The overall goal of SocIEtY is to improve the quality of life of disadvantaged young people through social innovation. In doing so the aim of SocIEtY is not only to identify opportunities to reduce inequalities, but also to extend and builds knowledge and tools for the ultimate policy goal of a ‘good life for all’. The project consequently takes the perspective of how young people aged 15-24 live in different European countries today; and examines what can be done to create social and institutional opportunities which will better enable them to live lives they have reason to value. This will include the participation, voices and aspirations of the young people themselves. One main issue of SocIEtY is the development of a broad knowledge base to foster socially innovative policymaking which avoids some of the unnecessary shortcomings of current policies.
Taking the Capability Approach as the conceptual basis, SocIEtY will in particular refer to the concept of “Informational Basis of the Judgement of Justice” (IBJJ) introduced by Amartya Sen (Sen 1990). Thus the project will deliver an empirical foundation to broaden the informational basis of local policies in two ways: it will widen the focus on the policy fields of employment and education to a more coherent perspective taking more policy fields into account (1). Secondly, the basis will be informed by a bottom-up perspective, including the voice and aspirations of young people and their participative engagement (2).
Project duration: January 2013 – December 2015
SocIEtY proposes a radical shift in the conception of how young people's inequality and and ensuing disadvantages can be tackled. Instead of having employment as the exclusive and for policies and the sesame of programs for youth, SocIEtY brings in the idea of focusing also on well-being and the flourishing of young people in their respective lifeworlds.
Main objectives:
- Broadening the existing informational basis for policymaking to tackle inequalities and foster social innovation by looking at different policy fields through a combination of bottom-up and top-down perspectives.
- Empowering young people to bring in their voices, aspirations and enganements to enhance their options for participation and social inclusion.

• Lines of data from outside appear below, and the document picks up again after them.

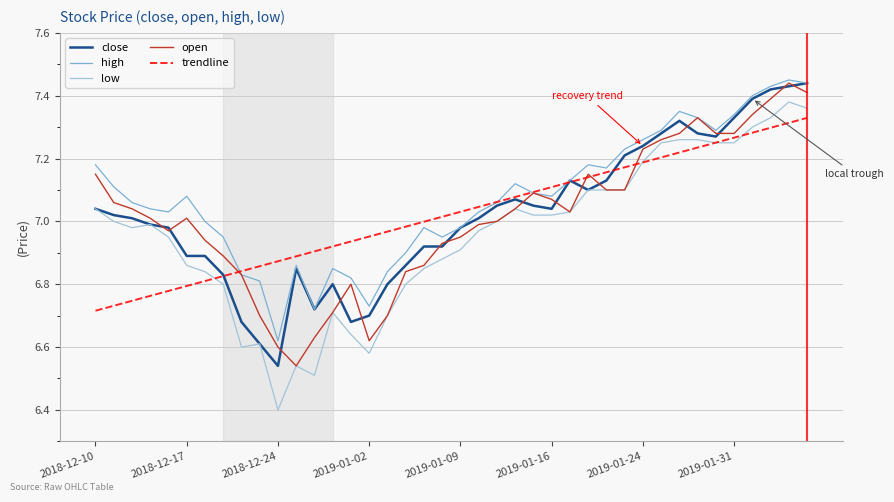

Which series has the largest total across all categories?

high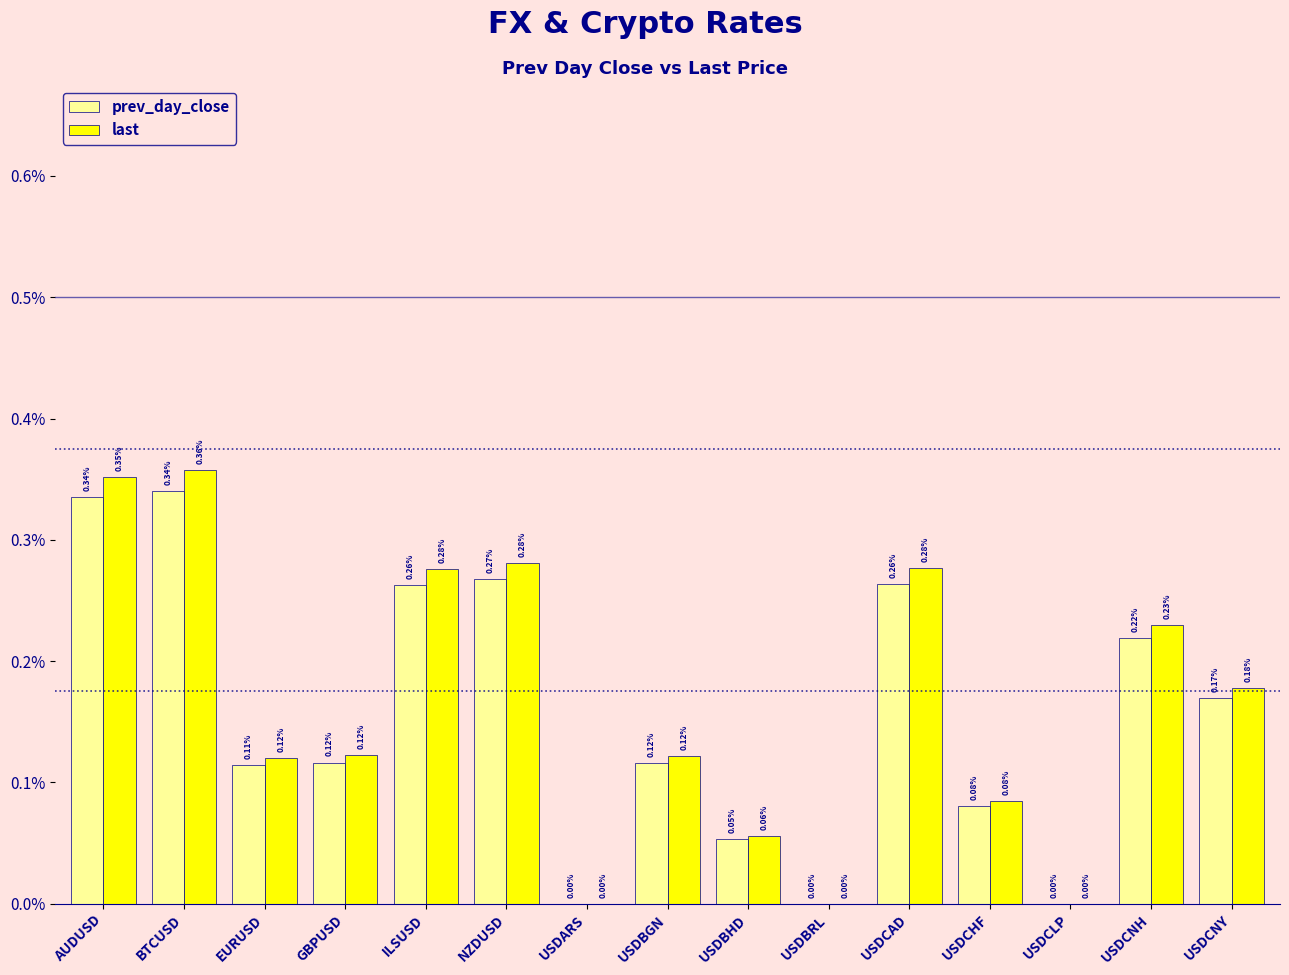

At which label does last reach its peak?

BTCUSD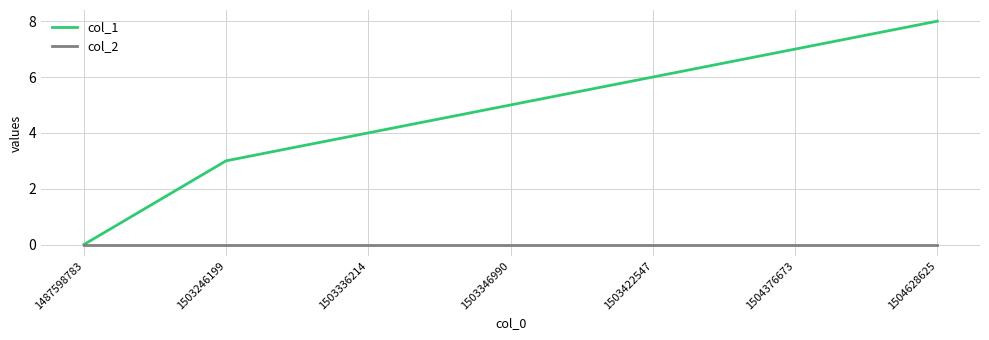

Is the value of col_1 at 1503336214 greater than the value of col_2 at 1503422547?

Yes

- Developing a unique methodology of participation that links different stakeholders and status groups to create innovative partnerships to initiate new and innovative forms of deliberative processes for making and implementing policy.
An interdisciplinary collaboration of 13 partners from 11 European countries combines quantitative and qualitative methods and focusses on young people facing multifaceted inequalities while living in deprived city districts:
- Provision of new perspectives for youth policies in Europe to successfully fight inequalities and disadvantage.
- Promotion of young people's participation as citizens in society as a whole.
- Provision of opportunity spaces where young people can develop their ability for articulating their own aspirations and needs.
- Transfer of findings to stakeholders, politicians and various sectors of civil society with respect to enhancing young people's opportunities for voice and capabilities to aspire.